Frequently Asked Questions (FAQs)
1- Who is at a higher risk of having severe illness due to COVID-19?
People over the age of 65 and those with underlying medical conditions such as cardiovascular disease, diabetes, chronic respiratory disease, and cancer are more likely to acquire serious illnesses.
2- Under what circumstances does COVID-19 survive the longest?
Coronaviruses die quickly when exposed to UV radiation in the sun. SARS-CoV-2, like other encapsulated viruses, thrives best at room temperature or below and with low relative humidity (50 %).
3- How is the COVID-19 disease spread?
COVID-19 spreads through the air when people breathe in droplets and minute airborne particles containing the virus.
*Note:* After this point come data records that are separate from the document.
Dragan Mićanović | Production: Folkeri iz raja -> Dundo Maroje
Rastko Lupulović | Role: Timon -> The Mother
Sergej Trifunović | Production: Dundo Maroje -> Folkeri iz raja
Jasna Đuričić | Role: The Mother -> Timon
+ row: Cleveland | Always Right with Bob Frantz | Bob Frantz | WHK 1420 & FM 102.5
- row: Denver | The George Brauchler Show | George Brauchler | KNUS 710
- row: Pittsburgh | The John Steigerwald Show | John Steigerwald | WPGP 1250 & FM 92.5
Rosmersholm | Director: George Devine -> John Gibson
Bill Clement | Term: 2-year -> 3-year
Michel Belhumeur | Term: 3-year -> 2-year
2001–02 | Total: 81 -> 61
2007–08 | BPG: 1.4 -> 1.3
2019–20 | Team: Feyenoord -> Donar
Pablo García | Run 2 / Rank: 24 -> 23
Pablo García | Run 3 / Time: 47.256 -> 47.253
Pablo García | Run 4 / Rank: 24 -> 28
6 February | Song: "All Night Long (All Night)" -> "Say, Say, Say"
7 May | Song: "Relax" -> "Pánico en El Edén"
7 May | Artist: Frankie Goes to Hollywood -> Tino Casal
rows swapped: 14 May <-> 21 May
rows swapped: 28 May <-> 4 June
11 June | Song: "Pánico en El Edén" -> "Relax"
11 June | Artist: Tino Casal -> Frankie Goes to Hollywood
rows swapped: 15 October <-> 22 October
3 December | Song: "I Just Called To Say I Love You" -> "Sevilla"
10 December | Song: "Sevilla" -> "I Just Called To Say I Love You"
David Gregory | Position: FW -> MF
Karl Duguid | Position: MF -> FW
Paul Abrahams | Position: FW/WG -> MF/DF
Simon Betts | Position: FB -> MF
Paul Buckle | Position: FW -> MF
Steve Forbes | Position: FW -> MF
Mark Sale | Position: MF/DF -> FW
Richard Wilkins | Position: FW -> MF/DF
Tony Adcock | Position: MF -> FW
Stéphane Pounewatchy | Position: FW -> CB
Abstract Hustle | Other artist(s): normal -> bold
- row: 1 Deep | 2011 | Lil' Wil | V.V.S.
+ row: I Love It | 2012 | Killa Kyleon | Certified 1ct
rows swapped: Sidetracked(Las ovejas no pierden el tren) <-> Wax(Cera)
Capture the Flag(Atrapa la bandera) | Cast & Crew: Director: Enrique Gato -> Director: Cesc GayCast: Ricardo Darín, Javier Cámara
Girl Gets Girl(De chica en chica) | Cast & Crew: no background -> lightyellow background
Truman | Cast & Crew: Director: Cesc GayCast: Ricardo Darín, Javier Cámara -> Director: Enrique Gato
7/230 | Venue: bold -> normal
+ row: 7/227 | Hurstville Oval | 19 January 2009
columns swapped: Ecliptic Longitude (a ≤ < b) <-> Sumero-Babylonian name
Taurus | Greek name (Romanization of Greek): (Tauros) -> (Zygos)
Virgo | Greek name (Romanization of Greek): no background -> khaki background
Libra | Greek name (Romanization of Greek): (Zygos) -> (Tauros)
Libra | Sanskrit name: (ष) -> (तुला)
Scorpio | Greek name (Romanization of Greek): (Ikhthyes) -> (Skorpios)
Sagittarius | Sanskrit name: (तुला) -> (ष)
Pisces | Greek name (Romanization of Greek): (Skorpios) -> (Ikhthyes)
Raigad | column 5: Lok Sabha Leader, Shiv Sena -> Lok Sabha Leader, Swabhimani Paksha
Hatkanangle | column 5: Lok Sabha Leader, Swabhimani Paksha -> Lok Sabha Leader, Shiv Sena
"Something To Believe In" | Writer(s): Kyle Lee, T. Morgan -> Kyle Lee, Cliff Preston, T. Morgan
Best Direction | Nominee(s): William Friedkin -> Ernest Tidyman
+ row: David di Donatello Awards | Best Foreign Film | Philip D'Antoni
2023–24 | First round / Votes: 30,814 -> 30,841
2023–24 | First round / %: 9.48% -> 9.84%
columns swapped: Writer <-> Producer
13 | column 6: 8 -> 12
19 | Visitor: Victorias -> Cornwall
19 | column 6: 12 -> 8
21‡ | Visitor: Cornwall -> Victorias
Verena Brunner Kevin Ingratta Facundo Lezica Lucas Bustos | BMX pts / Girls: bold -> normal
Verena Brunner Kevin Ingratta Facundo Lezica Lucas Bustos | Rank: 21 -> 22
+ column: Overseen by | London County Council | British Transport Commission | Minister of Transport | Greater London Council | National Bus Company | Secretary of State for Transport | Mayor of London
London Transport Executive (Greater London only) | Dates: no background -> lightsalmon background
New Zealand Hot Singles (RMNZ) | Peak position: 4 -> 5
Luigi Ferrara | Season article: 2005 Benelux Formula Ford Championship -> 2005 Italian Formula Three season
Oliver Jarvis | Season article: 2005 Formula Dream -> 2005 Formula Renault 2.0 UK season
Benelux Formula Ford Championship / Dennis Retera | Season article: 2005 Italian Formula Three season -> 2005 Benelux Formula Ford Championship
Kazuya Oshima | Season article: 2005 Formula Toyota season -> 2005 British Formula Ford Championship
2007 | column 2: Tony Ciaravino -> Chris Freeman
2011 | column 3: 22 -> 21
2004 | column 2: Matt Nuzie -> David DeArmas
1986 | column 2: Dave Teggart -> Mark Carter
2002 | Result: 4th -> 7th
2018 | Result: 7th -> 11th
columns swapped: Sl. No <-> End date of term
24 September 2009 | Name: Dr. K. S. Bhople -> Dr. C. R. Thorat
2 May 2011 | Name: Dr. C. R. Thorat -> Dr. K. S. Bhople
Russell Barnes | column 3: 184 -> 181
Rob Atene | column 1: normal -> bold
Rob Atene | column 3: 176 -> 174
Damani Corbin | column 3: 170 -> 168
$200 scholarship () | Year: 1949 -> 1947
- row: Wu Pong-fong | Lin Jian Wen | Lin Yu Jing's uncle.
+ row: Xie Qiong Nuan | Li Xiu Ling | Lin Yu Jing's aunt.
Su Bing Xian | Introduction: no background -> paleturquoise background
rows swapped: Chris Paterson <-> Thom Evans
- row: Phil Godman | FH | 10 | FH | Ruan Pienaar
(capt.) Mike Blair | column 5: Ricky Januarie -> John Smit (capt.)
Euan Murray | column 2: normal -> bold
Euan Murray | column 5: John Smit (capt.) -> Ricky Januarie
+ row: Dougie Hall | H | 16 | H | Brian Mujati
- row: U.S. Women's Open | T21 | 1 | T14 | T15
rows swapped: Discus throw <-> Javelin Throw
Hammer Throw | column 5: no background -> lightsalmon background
The risk of inhaling these is high when individuals are close together, although they can be inhaled over greater distances, especially indoors.
4- Is COVID-19 more likely to cause severe disease in smokers?
Tobacco use is an established risk factor for numerous respiratory infections and worsens respiratory disease severity. A review of studies discovered that smokers are more likely than non-smokers to suffer severe disease from COVID-19.
5- What effect does COVID-19 have on the cardiovascular system?
The virus can induce immediate myocardial injury as well as long-term cardiovascular disease.